Raviv Torati, who was traveling in south Asia after his discharge from the IDF, was in a car on the way to a music festival when the quake hit, according to his mother, Orna. The car survived the tremors and reached the festival, which was canceled, but Raviv was stuck there with a group of fellow travelers. Four days later they were sleeping in tents and living on food prepared for the festival while they waited for rescue.
“I want him to come home already,” Orna said on Monday. “I worry so much that if he’ll go to India, there could be more earthquakes or weak roads and bridges. I’m worried he’ll be on the road and — God forbid, I don’t want to say. We’re helpless here.”

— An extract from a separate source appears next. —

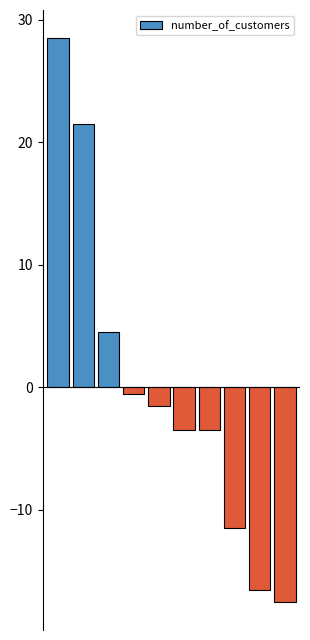

Reading left to right, extract all data points from this chart.

28.5	21.5	4.5	-0.5	-1.5	-3.5	-3.5	-11.5	-16.5	-17.5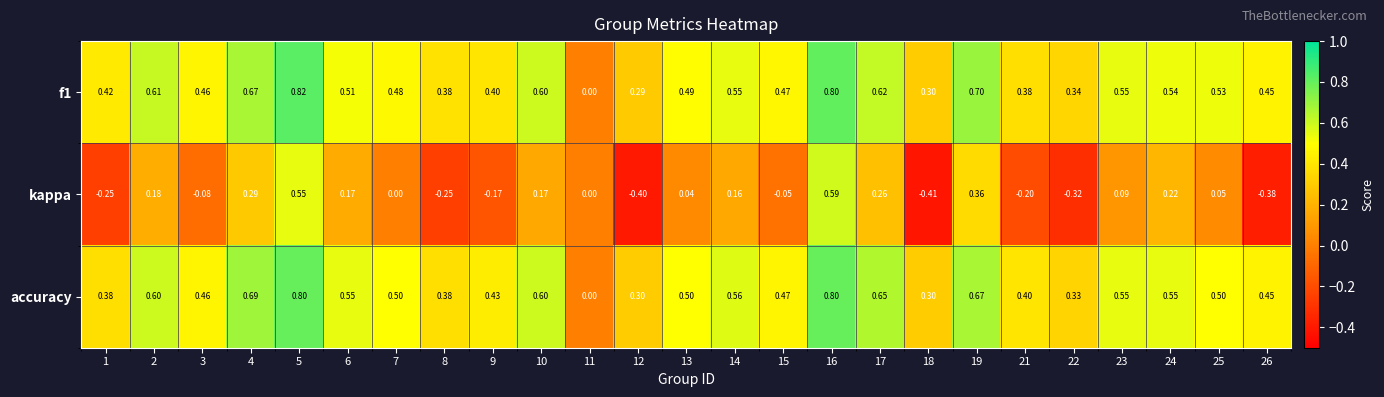

How many values in the f1 series exceed 0?

24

A group of 10 Israelis hiking in Langtang National Park, 40 miles from Kathmandu, found each other after the quake and worked together to survive.
According to Elfie Sharabi, one of the hikers’ mothers, the group built a small shelter out of bamboo to use during the aftershocks and cleared out a large open space in case a helicopter needed to land to rescue them.

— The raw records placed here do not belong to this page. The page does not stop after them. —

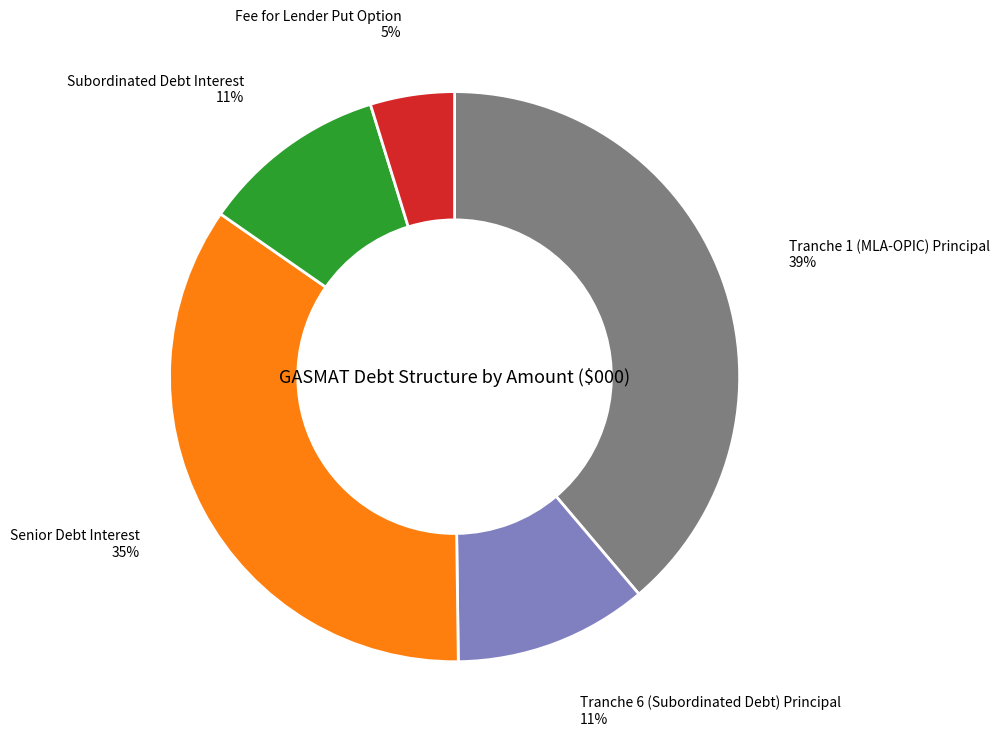

To the nearest percent, what is the difference between the largest and smallest slice percentages?

34%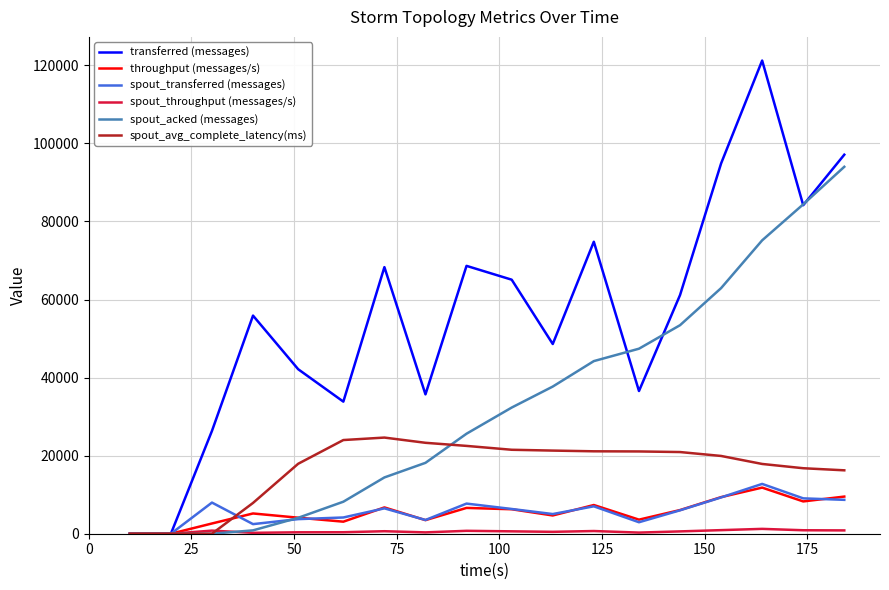

Which series has the largest total across all categories?

transferred (messages)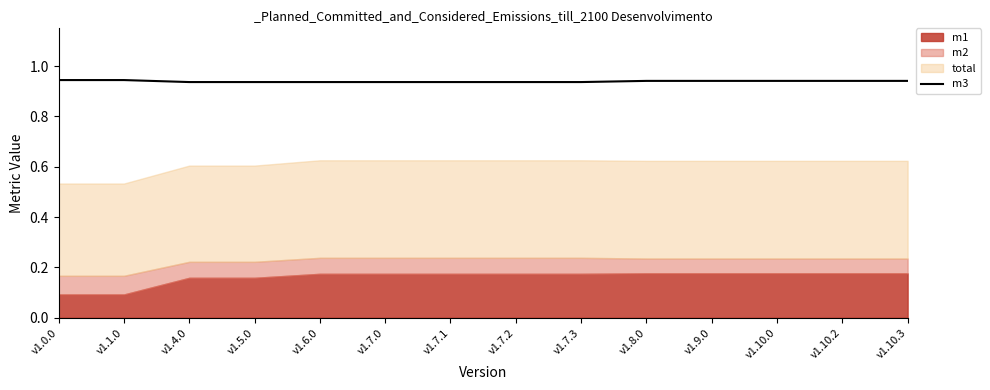

Which label corresponds to the largest value in the chart?

v1.0.0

Her daughter, Shani, has a satellite phone, so parents across Israel and the world have been calling Sharabi in hopes of locating their children who went missing in Langtang.
Together, Elfie and Shani Sharabi helped some 40 adult children in Langtang contact their parents.
But as her phone number spread across social media, Elfie Sharabi was deluged with messages from people with relatives across Nepal. On Monday afternoon, Sharabi was attempting to answer 175 WhatsApp messages and 250 emails.
“What’s good about it is because I have to communicate with so many other people, I don’t have time” to think about it, Sharabi said. “I am usually a major worrier. I don’t have time to allow myself to start thinking. I spend so much time trying to calm other people and be positive, I guess it’s rubbing off on me, too.”
While many Israeli tourists who had traveled to Nepal in search of a relaxing vacation remained tense days after the earthquake, Shinaar said Nepalis have remained calm and, even amid the death and destruction, are focusing on supporting each other.
It’s an outlook that Shinaar and his fellow volunteers, who are in Nepal for a year, hope to adopt as they begin the work of rebuilding the country.
“It’s very shocking, but because we work here we approach it differently from most of the Israeli tourists,” Shinaar wrote. “These are our communities and our people who are suffering here. There’s a lot more work to do.”